> What is required: An exact copy of every entry is needed, without the pictures.

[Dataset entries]
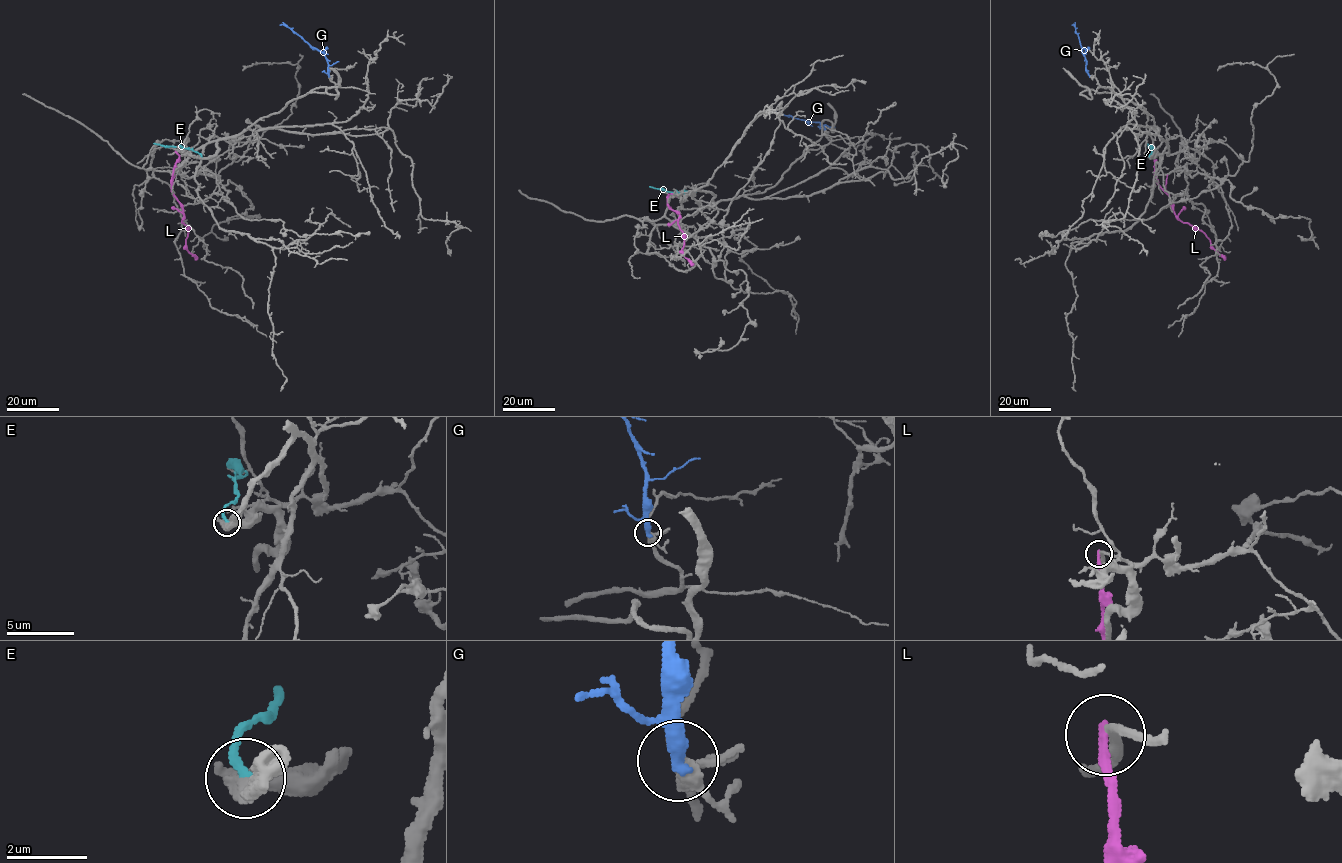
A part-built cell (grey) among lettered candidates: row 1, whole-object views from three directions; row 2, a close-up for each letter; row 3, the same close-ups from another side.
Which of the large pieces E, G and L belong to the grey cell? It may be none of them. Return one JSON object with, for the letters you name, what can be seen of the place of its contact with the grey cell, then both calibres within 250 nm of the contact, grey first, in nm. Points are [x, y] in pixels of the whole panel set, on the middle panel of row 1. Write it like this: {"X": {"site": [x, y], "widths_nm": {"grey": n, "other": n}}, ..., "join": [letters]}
{"G": {"site": [824, 129], "widths_nm": {"grey": 320, "other": 400}}, "join": ["G"]}

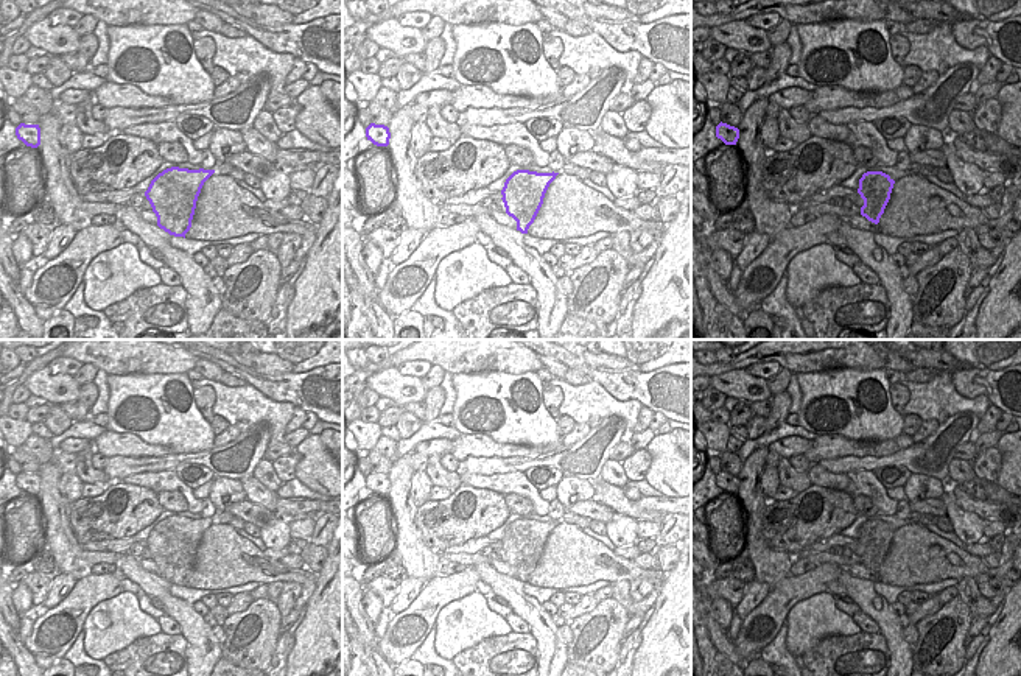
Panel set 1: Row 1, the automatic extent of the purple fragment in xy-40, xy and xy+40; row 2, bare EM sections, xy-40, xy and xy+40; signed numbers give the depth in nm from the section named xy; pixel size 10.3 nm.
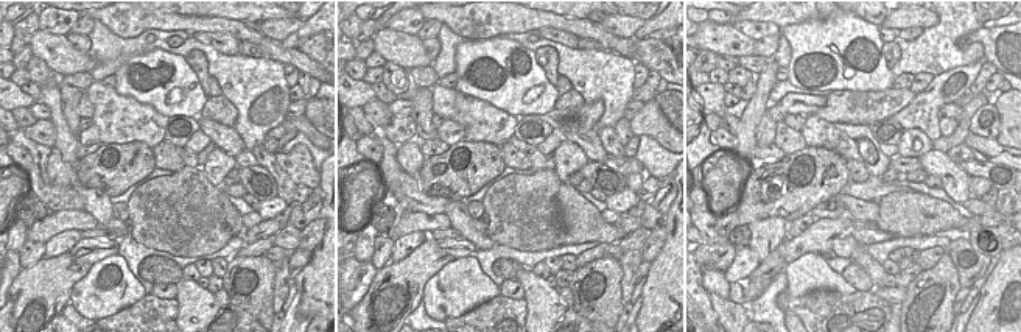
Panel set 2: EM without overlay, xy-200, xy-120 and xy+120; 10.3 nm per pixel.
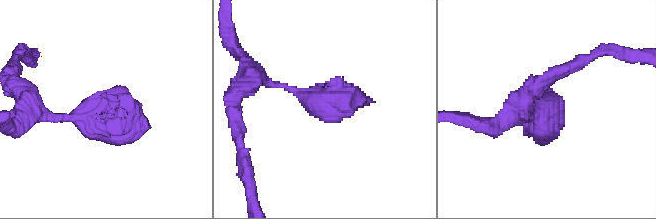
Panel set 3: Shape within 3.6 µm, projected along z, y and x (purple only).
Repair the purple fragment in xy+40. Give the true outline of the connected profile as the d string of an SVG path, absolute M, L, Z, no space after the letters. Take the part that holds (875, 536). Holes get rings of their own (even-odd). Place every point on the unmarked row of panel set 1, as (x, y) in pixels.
M867 520L859 528L858 542L864 548L861 564L878 573L890 548L895 530L882 520Z

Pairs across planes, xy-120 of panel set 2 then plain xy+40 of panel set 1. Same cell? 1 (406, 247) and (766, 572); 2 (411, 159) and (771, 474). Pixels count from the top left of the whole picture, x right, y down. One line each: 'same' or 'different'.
1: different
2: same

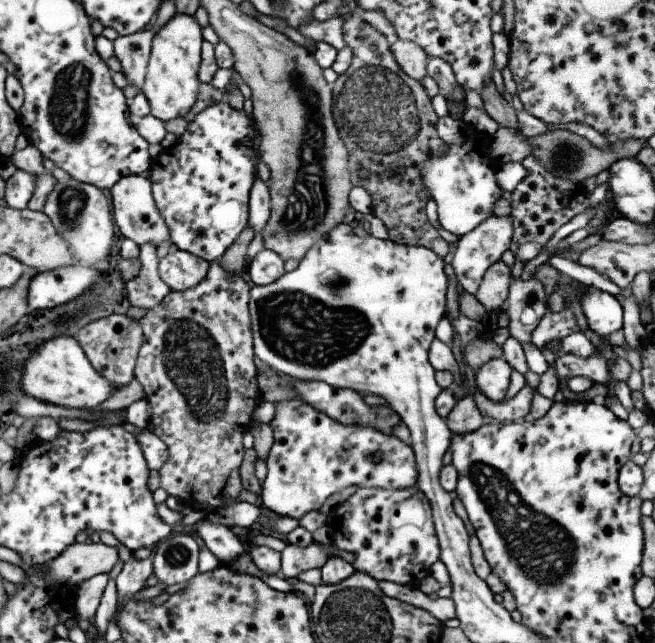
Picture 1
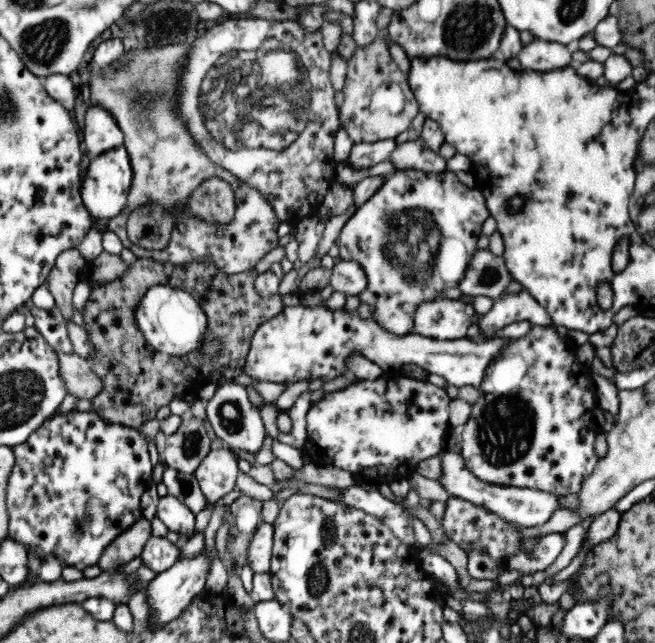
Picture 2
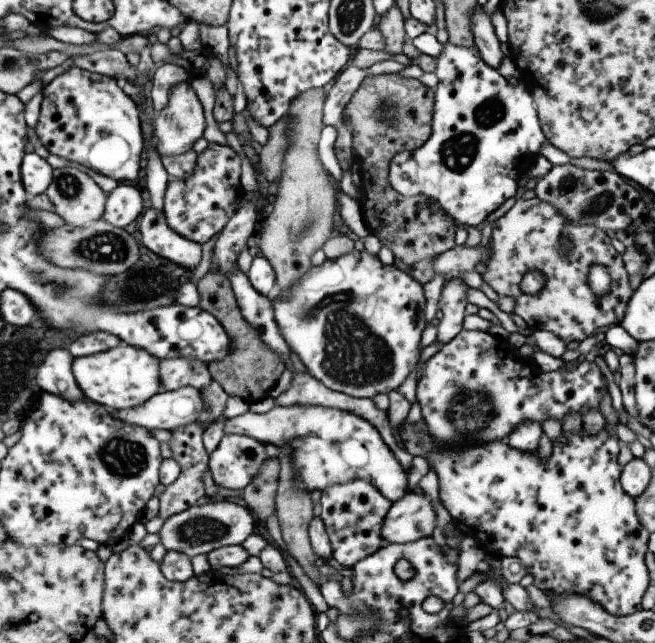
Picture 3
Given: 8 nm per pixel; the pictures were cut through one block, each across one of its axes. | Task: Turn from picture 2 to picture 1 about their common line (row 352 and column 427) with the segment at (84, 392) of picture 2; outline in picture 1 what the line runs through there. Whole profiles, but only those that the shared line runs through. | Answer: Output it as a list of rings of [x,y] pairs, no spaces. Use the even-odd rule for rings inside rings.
[[[397,39],[393,44],[389,45],[389,48],[395,62],[407,76],[419,81],[423,76],[427,75],[428,56],[417,44]]]

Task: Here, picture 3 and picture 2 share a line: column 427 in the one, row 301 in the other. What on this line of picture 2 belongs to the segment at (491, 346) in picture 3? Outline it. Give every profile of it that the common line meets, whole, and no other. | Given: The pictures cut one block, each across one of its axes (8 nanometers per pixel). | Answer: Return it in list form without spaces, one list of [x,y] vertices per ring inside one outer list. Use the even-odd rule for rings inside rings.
[[[395,169],[386,180],[380,190],[377,190],[368,200],[357,208],[357,212],[352,215],[344,226],[342,226],[339,232],[337,240],[339,257],[341,261],[353,262],[357,264],[365,272],[365,280],[367,280],[366,286],[357,294],[359,301],[362,304],[367,304],[372,308],[371,320],[376,324],[379,324],[388,334],[394,336],[408,336],[408,334],[414,334],[414,314],[416,310],[419,310],[422,304],[426,302],[434,302],[434,300],[446,299],[446,292],[452,290],[452,288],[458,288],[460,282],[466,278],[466,268],[470,264],[470,260],[474,258],[478,249],[478,240],[482,236],[482,224],[486,222],[486,219],[491,216],[487,203],[485,202],[484,193],[480,189],[466,187],[456,177],[456,173],[448,169],[444,169],[438,172],[426,172],[423,170],[400,170]]]

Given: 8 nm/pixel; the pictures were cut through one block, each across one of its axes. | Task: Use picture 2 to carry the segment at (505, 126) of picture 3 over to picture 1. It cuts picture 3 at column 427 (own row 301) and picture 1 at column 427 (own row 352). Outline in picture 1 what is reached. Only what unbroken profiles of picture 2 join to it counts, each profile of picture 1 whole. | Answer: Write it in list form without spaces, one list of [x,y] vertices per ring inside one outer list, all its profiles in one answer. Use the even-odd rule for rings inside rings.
[[[446,146],[446,152],[441,157],[430,157],[428,162],[420,170],[420,177],[423,186],[428,190],[428,194],[436,204],[436,214],[439,226],[458,238],[473,230],[479,223],[482,223],[492,213],[493,202],[500,198],[503,192],[496,183],[493,168],[489,166],[487,160],[483,160],[479,154],[473,156],[473,152],[463,152],[459,146]]]

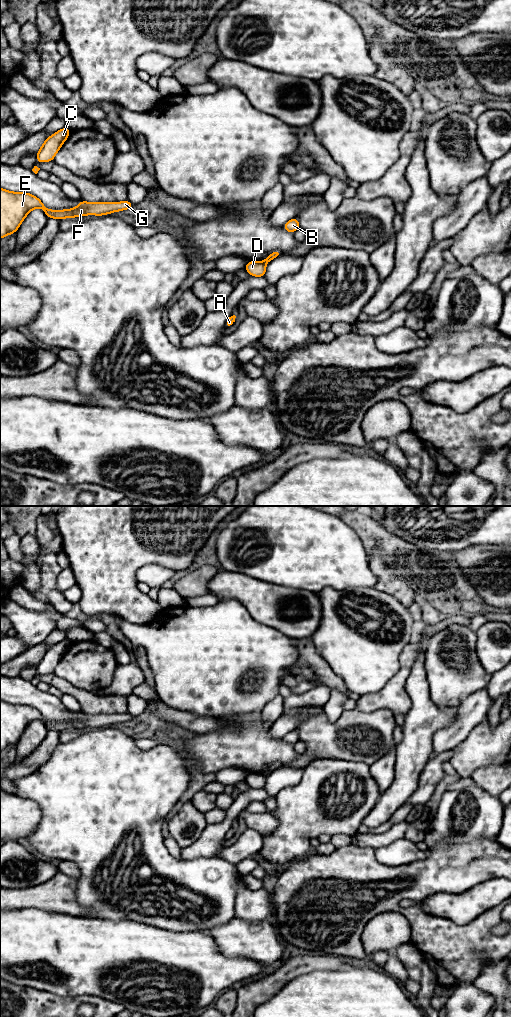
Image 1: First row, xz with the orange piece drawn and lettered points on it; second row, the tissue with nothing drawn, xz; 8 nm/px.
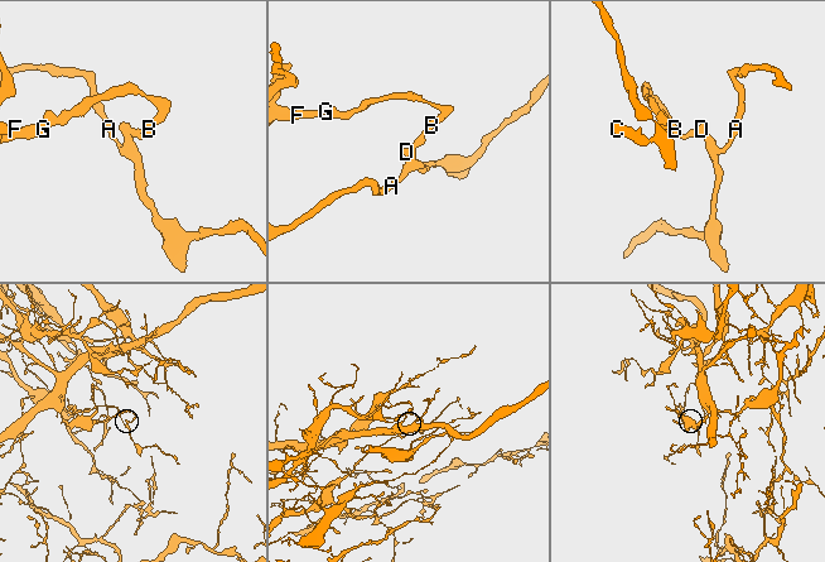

> Answer for the task:
A part-built cell (grey) among lettered candidates: row 1, whole-object views from three directions; row 2, a close-up for each letter; row 3, the same close-ups from another side.
Which of the large pieces E, G and L belong to the grey cell? It may be none of them. Return one JSON object with, for the letters you name, what can be seen of the place of its contact with the grey cell, then both calibres within 250 nm of the contact, grey first, in nm. Points are [x, y] in pixels of the whole panel set, on the middle panel of row 1. Write it like this: {"X": {"site": [x, y], "widths_nm": {"grey": n, "other": n}}, ..., "join": [letters]}
{"G": {"site": [824, 129], "widths_nm": {"grey": 320, "other": 400}}, "join": ["G"]}

Panel set 1: Row 1, the automatic extent of the purple fragment in xy-40, xy and xy+40; row 2, bare EM sections, xy-40, xy and xy+40; signed numbers give the depth in nm from the section named xy; pixel size 10.3 nm.
Panel set 2: EM without overlay, xy-200, xy-120 and xy+120; 10.3 nm per pixel.
Panel set 3: Shape within 3.6 µm, projected along z, y and x (purple only).
Repair the purple fragment in xy+40. Give the true outline of the connected profile as the d string of an SVG path, absolute M, L, Z, no space after the letters. Take the part that holds (875, 536). Holes get rings of their own (even-odd). Place every point on the unmarked row of panel set 1, as (x, y) in pixels.
M867 520L859 528L858 542L864 548L861 564L878 573L890 548L895 530L882 520Z

Pairs across planes, xy-120 of panel set 2 then plain xy+40 of panel set 1. Same cell? 1 (406, 247) and (766, 572); 2 (411, 159) and (771, 474). Pixels count from the top left of the whole picture, x right, y down. One line each: 'same' or 'different'.
1: different
2: same

Picture 1
Picture 2
Picture 3
Given: 8 nm per pixel; the pictures were cut through one block, each across one of its axes. | Task: Turn from picture 2 to picture 1 about their common line (row 352 and column 427) with the segment at (84, 392) of picture 2; outline in picture 1 what the line runs through there. Whole profiles, but only those that the shared line runs through. | Answer: Output it as a list of rings of [x,y] pairs, no spaces. Use the even-odd rule for rings inside rings.
[[[397,39],[393,44],[389,45],[389,48],[395,62],[407,76],[419,81],[423,76],[427,75],[428,56],[417,44]]]

Task: Here, picture 3 and picture 2 share a line: column 427 in the one, row 301 in the other. What on this line of picture 2 belongs to the segment at (491, 346) in picture 3? Outline it. Give every profile of it that the common line meets, whole, and no other. | Given: The pictures cut one block, each across one of its axes (8 nanometers per pixel). | Answer: Return it in list form without spaces, one list of [x,y] vertices per ring inside one outer list. Use the even-odd rule for rings inside rings.
[[[395,169],[386,180],[380,190],[377,190],[368,200],[357,208],[357,212],[352,215],[344,226],[342,226],[339,232],[337,240],[339,257],[341,261],[353,262],[357,264],[365,272],[365,280],[367,280],[366,286],[357,294],[359,301],[362,304],[367,304],[372,308],[371,320],[376,324],[379,324],[388,334],[394,336],[408,336],[408,334],[414,334],[414,314],[416,310],[419,310],[422,304],[426,302],[434,302],[434,300],[446,299],[446,292],[452,290],[452,288],[458,288],[460,282],[466,278],[466,268],[470,264],[470,260],[474,258],[478,249],[478,240],[482,236],[482,224],[486,222],[486,219],[491,216],[487,203],[485,202],[484,193],[480,189],[466,187],[456,177],[456,173],[448,169],[444,169],[438,172],[426,172],[423,170],[400,170]]]

Given: 8 nm/pixel; the pictures were cut through one block, each across one of its axes. | Task: Use picture 2 to carry the segment at (505, 126) of picture 3 over to picture 1. It cuts picture 3 at column 427 (own row 301) and picture 1 at column 427 (own row 352). Outline in picture 1 what is reached. Only what unbroken profiles of picture 2 join to it counts, each profile of picture 1 whole. | Answer: Write it in list form without spaces, one list of [x,y] vertices per ring inside one outer list, all its profiles in one answer. Use the even-odd rule for rings inside rings.
[[[446,146],[446,152],[441,157],[430,157],[428,162],[420,170],[420,177],[423,186],[428,190],[428,194],[436,204],[436,214],[439,226],[458,238],[473,230],[479,223],[482,223],[492,213],[493,202],[500,198],[503,192],[496,183],[493,168],[489,166],[487,160],[483,160],[479,154],[473,156],[473,152],[463,152],[459,146]]]

Image 1: First row, xz with the orange piece drawn and lettered points on it; second row, the tissue with nothing drawn, xz; 8 nm/px.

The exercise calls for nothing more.